L’orchestre, lyre amplifiée, s’abîme dans la dispersion, mais en est empêché par le piano, corde ‘faite par Ea’, qui lui communique des élans renouvelés
et maintient la volonté de permanence. La forme générale de l’oeuvre procède par défragmentation, à l’image d’une civilisation qui subjugua l’Orient et
dont il ne reste que quelques éclats de splendeurs découverts au gré des fouilles, sur une terre toujours agitée ».
Les douze interprétations de cette œuvre m’ont immanquablement ramenée à Rozmanitosti.
Aussi, par une chaude après-midi, alors que retentit l’introduction linéaire de ce concerto, j’ouvre le livre et je prends le petit rond de velours au bout d’une ficelle attachée à la reliure, la corde de ma lyre…
L’aventure peut commencer…
Le piano et les perles, le violon et les plumes, la clarinette et les formes en papier plastifié… le sillage d’Ea et l’invitation au voyage exprimée dans ce mot Rozmanitosti s’entremêlent, puis se séparent, se retrouvent, s’éloignent pour s’harmoniser de plus belle après quelques mesures.

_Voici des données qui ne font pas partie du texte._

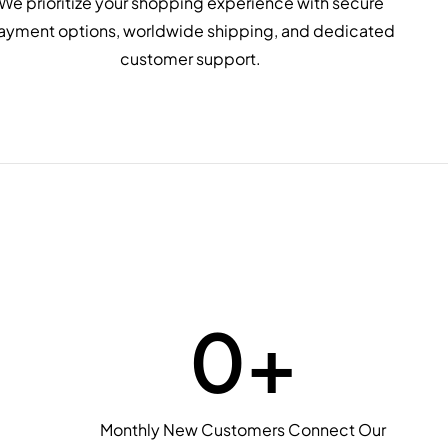
We prioritize your shopping experience with secure
ayment options, worldwide shipping, and dedicated
customer support.
0
+
Monthly New Customers Connect Our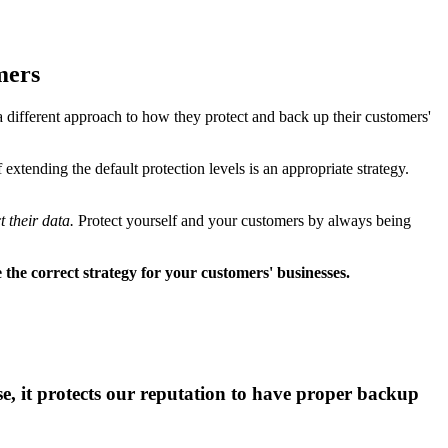
mers
a different approach to how they protect and back up their customers'
xtending the default protection levels is an appropriate strategy.
 their data.
Protect yourself and your customers by always being
the correct strategy for your customers' businesses.
nse, it protects our reputation to have proper backup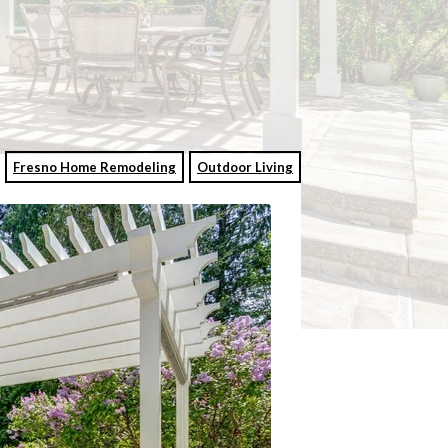
Fresno Home Remodeling
Outdoor Living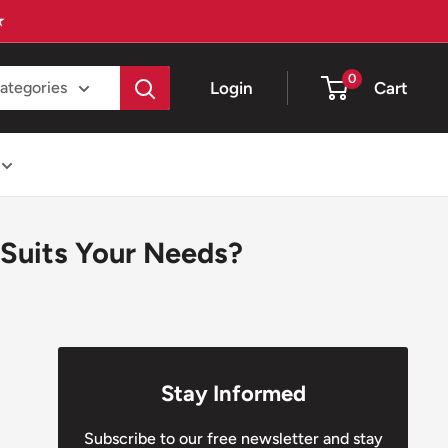
★
0
Login
Cart
categories
Suits Your Needs?
Stay Informed
Subscribe to our free newsletter and stay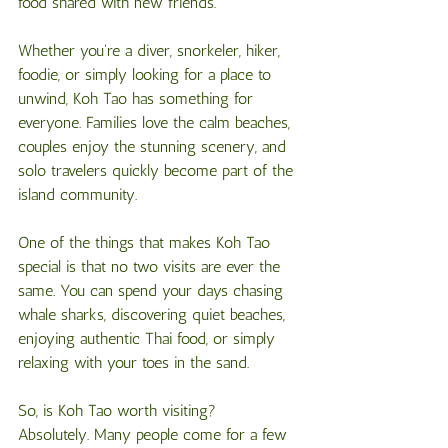
food shared with new friends.
Whether you're a diver, snorkeler, hiker, 
foodie, or simply looking for a place to 
unwind, Koh Tao has something for 
everyone. Families love the calm beaches, 
couples enjoy the stunning scenery, and 
solo travelers quickly become part of the 
island community.
One of the things that makes Koh Tao 
special is that no two visits are ever the 
same. You can spend your days chasing 
whale sharks, discovering quiet beaches, 
enjoying authentic Thai food, or simply 
relaxing with your toes in the sand.
So, is Koh Tao worth visiting?
Absolutely. Many people come for a few 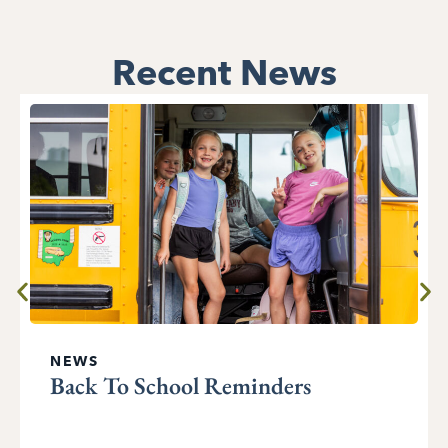
Recent News
NEWS
Back To School Reminders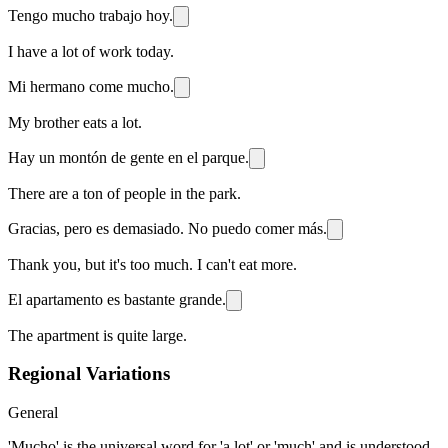
Tengo mucho trabajo hoy.
I have a lot of work today.
Mi hermano come mucho.
My brother eats a lot.
Hay un montón de gente en el parque.
There are a ton of people in the park.
Gracias, pero es demasiado. No puedo comer más.
Thank you, but it's too much. I can't eat more.
El apartamento es bastante grande.
The apartment is quite large.
Regional Variations
General
'Mucho' is the universal word for 'a lot' or 'much' and is understood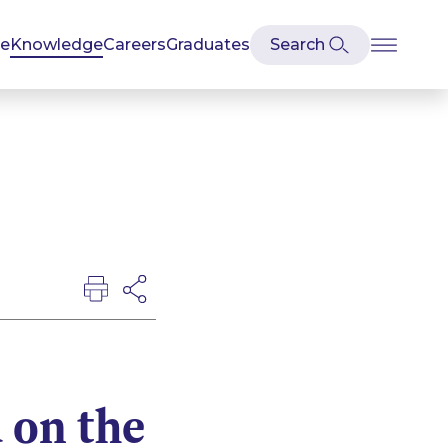
se
Knowledge
Careers
Graduates
 on the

Une petite brise fraîche s’ajoute à la partition… Les grains de sable coincés dans la page frémissent quand je la tourne.
La musique contemporaine me donne une notion d’immensité visuellement absente.
Uni à ces couleurs nouvelles, mon plaisir de toucher s’intensifie.
Ma soif d’en goûter davantage sur les disciplines artistiques de mes deux guides aussi.
Ils ont conduit mes pas comme de vrais amis dans cet univers tactilomusical, alors, lecteur, s’il te plaît, me permettras-tu de les remercier de cette façon dans leur langue maternelle respective :
Chenorhagal èm, Michel !
Děkuji, Kristyna !
Dites… A quand la prochaine chasse au trésor ?
29 juillet 2013 à 9h41 #156064Voilà donc un joli pays, ce pays tactilomusical, inconnu à beaucoup d'entre nous. Merci de nous en avoir touché un mot et … avec tant de grâce.
Bruissement
29 juillet 2013 à 20h44 #156065Merci Bruissement pour ta gentille réponse !
30 août 2013 à 16h23 #156149Ce que vous écrivez, Daisycassette-Linda, est merveilleusement beau, beau à en pleurer ! Bruissement a trouvé le mot juste pour exprimer ce que l'on ressent à sa lecture : LA GRÂCE ! En raison des événements tragiques qui se sont produits récemment dans la région de l'antique Babylone, “terre toujours agitée”, du massacre d'innocents et des craintes d'un embrasement généralisé, les échos rafraîchissants de votre brise légère viennent tinter à nos oreilles avec un son étrange, comme des voix d'enfants dans la tourmente, et nous touchent au plus profond de l'âme. MERCI INFINIMENT.